Because the level of interest rates is important for all of the major investment categories, this means that the conflict explored herein could also be a key determinant of the future paths of stock prices, real estate prices and precious metals prices. There are further implications when it comes to financial planning and the allocations between different asset categories.

This analysis is part of a series of related analyses, an overview of the rest of the series is linked here.

**The Two Sides Of Compound Interest, Years 1-10**

In this exploration, we will isolate the impact of rising interest rates on both average savers and on the federal government. We will assume that an investor is making very safe investments in a mixture of short, medium and long term instruments that produce an average yield that is equal to the average interest rate paid on the federal debt. As covered in the Part 1 analysis linked here, that is about 2.25%.

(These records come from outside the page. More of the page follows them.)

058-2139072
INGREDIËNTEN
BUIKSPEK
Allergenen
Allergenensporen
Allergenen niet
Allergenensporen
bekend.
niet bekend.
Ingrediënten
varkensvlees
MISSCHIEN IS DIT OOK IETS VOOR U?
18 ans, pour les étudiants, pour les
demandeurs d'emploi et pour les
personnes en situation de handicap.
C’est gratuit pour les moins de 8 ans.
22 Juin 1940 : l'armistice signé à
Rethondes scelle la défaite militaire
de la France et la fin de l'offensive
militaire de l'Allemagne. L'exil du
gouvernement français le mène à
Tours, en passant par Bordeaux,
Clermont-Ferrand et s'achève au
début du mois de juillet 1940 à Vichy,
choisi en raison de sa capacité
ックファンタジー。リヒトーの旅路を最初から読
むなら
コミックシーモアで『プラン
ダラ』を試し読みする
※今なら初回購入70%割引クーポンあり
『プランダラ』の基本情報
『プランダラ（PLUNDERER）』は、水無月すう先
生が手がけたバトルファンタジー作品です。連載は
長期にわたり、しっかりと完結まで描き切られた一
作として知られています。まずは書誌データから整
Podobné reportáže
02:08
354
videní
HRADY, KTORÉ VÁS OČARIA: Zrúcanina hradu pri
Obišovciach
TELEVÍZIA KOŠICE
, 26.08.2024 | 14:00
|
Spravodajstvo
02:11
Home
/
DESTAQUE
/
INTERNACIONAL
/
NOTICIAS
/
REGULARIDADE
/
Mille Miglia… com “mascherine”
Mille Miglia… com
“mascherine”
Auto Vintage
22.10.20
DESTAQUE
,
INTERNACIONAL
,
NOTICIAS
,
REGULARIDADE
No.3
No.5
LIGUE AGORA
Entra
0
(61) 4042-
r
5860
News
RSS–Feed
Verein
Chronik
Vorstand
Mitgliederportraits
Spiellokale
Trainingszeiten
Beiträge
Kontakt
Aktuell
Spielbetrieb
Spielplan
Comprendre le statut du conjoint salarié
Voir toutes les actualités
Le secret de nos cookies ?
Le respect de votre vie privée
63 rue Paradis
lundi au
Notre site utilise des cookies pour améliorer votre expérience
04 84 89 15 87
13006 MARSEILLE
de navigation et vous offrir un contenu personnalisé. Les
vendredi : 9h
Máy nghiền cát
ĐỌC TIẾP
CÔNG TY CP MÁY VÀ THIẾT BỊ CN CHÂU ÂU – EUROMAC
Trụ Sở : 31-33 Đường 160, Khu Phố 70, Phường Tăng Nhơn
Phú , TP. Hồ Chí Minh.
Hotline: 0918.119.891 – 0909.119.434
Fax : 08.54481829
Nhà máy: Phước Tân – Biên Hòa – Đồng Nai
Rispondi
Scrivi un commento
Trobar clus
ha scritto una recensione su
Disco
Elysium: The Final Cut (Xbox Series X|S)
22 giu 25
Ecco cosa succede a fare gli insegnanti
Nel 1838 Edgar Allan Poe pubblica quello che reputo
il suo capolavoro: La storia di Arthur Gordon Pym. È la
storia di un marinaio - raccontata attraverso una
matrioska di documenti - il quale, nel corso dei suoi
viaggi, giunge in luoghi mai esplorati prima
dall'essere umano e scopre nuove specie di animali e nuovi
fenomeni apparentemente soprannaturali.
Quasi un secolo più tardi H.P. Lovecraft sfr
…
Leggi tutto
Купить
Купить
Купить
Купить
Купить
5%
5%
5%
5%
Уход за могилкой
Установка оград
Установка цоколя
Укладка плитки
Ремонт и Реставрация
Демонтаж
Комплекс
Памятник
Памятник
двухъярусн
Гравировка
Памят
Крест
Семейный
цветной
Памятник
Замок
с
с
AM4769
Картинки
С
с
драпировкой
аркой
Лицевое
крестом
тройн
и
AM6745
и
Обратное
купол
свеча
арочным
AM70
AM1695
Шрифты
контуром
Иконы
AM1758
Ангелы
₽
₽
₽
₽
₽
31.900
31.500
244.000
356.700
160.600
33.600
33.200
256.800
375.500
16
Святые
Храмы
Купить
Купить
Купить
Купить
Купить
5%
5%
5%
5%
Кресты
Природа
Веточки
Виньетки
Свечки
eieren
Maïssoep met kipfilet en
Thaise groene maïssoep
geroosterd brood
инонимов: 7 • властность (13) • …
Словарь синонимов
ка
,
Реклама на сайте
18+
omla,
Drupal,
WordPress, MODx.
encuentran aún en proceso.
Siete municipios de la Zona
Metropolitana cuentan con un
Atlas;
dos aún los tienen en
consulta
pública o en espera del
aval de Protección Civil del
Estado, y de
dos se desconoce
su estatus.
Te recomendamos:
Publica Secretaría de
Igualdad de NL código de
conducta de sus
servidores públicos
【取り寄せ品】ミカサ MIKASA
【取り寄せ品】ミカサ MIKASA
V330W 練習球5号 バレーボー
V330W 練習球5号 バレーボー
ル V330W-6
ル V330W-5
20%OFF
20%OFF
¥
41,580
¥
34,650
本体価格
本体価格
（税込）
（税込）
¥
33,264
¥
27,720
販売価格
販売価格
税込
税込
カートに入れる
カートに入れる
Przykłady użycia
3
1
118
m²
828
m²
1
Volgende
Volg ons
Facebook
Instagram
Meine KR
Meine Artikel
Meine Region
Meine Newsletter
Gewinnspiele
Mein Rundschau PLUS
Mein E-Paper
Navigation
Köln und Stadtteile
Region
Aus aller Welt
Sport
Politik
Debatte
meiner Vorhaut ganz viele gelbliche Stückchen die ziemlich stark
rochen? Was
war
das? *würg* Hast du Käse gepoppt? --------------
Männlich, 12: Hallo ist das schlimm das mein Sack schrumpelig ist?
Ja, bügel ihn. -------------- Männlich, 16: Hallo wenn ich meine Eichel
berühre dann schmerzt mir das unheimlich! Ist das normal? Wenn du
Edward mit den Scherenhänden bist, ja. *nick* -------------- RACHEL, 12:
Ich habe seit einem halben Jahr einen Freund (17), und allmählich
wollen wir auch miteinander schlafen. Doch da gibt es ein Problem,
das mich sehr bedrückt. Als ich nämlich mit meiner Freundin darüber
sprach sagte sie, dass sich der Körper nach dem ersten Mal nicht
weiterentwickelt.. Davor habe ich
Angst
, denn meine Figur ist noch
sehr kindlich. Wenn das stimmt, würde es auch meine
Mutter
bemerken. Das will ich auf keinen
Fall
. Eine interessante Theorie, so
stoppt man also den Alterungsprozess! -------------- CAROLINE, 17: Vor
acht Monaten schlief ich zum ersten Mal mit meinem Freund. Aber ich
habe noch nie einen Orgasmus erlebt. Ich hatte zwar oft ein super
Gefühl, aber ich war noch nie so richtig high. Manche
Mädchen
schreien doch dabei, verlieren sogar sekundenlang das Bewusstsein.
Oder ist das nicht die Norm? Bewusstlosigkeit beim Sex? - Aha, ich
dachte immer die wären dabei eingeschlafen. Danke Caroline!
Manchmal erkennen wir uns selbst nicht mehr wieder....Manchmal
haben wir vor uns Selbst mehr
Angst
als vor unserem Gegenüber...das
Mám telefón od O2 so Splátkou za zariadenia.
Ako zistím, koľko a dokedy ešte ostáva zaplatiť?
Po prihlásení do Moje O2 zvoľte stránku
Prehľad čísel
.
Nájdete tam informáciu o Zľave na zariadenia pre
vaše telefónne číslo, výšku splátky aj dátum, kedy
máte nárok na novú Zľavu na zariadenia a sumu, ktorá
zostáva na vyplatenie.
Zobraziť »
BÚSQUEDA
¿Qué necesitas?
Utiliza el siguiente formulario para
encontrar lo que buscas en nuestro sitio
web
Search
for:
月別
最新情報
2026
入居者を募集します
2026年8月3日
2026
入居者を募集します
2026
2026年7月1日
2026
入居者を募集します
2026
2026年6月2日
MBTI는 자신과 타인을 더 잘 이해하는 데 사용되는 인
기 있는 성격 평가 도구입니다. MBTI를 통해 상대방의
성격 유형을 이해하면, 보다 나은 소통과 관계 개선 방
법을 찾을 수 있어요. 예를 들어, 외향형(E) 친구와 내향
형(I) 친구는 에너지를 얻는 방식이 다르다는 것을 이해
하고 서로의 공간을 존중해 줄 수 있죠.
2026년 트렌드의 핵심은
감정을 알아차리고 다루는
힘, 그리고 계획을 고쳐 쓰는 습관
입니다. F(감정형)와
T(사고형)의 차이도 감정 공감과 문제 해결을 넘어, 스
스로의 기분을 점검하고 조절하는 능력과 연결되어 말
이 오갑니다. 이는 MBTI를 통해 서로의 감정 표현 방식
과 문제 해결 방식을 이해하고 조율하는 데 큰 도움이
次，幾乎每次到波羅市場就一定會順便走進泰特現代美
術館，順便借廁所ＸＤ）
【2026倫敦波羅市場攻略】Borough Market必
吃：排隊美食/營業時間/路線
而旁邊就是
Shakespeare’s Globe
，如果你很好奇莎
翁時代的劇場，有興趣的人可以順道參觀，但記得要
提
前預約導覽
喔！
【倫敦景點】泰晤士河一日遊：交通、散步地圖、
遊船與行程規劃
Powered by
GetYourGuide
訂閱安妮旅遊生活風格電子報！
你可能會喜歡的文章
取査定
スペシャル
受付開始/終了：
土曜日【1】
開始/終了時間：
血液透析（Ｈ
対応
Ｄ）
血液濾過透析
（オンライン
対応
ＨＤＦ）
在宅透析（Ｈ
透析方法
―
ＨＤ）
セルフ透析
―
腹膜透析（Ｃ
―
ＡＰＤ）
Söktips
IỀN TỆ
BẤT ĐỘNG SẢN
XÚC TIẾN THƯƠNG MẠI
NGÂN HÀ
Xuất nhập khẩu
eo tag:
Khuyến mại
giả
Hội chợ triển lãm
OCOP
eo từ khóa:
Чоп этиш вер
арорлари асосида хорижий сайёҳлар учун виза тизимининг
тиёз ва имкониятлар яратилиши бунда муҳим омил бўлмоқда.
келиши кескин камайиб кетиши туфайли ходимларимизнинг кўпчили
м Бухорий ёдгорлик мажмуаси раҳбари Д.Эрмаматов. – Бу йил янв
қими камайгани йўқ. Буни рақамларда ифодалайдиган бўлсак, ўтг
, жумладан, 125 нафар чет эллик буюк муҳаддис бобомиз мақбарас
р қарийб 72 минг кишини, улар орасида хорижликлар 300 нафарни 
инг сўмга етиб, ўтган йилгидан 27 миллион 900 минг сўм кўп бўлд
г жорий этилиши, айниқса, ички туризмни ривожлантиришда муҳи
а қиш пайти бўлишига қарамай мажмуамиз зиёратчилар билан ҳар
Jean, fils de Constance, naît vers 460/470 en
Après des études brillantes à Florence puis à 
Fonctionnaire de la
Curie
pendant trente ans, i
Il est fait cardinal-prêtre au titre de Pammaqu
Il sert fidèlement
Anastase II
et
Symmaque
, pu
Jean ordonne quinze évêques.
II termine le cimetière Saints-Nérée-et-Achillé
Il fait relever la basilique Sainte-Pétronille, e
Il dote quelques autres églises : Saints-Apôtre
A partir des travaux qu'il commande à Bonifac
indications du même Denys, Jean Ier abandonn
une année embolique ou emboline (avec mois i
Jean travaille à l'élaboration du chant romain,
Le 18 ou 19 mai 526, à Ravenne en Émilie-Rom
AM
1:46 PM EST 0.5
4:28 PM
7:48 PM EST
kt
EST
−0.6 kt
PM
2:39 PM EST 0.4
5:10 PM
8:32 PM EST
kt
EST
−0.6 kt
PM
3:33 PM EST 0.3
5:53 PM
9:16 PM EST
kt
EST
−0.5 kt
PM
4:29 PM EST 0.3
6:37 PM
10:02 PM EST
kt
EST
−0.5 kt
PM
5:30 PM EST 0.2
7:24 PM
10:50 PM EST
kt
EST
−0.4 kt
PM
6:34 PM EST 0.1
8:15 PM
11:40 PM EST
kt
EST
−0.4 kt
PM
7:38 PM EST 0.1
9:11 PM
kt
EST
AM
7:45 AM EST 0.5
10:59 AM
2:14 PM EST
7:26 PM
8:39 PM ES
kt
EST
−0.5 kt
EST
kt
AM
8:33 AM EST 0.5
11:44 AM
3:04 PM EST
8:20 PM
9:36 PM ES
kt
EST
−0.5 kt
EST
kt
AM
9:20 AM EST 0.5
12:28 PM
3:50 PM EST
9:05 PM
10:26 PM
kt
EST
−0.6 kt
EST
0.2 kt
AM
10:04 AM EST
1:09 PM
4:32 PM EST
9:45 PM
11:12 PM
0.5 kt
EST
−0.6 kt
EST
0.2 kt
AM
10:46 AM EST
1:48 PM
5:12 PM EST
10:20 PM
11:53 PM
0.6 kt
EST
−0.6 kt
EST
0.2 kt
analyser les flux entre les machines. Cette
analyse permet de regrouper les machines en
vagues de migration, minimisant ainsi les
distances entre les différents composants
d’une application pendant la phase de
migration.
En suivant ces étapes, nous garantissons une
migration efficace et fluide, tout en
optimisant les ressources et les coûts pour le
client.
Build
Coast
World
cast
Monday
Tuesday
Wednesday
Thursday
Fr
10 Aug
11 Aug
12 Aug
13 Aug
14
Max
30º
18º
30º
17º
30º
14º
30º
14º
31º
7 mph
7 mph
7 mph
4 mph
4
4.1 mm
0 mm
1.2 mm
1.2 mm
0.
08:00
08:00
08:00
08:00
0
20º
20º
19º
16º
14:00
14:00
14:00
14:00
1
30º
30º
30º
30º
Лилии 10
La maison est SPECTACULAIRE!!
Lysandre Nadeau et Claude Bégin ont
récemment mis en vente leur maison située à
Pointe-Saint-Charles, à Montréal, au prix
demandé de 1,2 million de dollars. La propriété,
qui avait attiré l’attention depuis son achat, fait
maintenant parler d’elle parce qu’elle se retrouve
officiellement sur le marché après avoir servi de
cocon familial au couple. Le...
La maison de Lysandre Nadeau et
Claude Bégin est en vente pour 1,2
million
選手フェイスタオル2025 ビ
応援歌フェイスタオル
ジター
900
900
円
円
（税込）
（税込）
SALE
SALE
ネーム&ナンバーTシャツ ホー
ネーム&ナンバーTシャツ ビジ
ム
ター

As described in more detail in the Part 1 analysis, the Federal Reserve is currently discussing interest rates by a total of 3% from their floor. This number is not fixed, and it does bounce up and down, but we will assume that savers will be able to invest at a 3% higher rate, meaning they can earn a 5.25% interest rate, and that over time the average interest rate paid on the federal debt will also rise to 5.25%.

Someone who invests $100 at 2.25% earns $2.25 in their first year, as can be seen in the “Flat Rates” column above. This gives them a bigger investment for the second year – $102.25 – and when that is invested at 2.25%, they earn $2.30. That is five cents more than the first year, and represents interest earnings on interest earnings – otherwise known as compound interest.

By the tenth year, the interest earnings on interest earnings are up 50 cents a year, and total interest earnings for that year are up to $2.75.

Now, if the Fed does carry through with raising interest rates by 3% and keeps them up there, then the first year interest earnings on a $100 investment are $5.25, as can be seen in the “Fed Rates Up 3%” column. That is 2.3X greater than the interest earnings at 2.25%.

By the tenth year, the interest on interest earnings with a 3% rate increase is up to $3.07 ($8.32 – $5.25). *So, the interest rate is only 2.3X as great, but the compound interest in ten years is worth more than 6X as much as it would be with flat rates ($3.07/$0.50)*.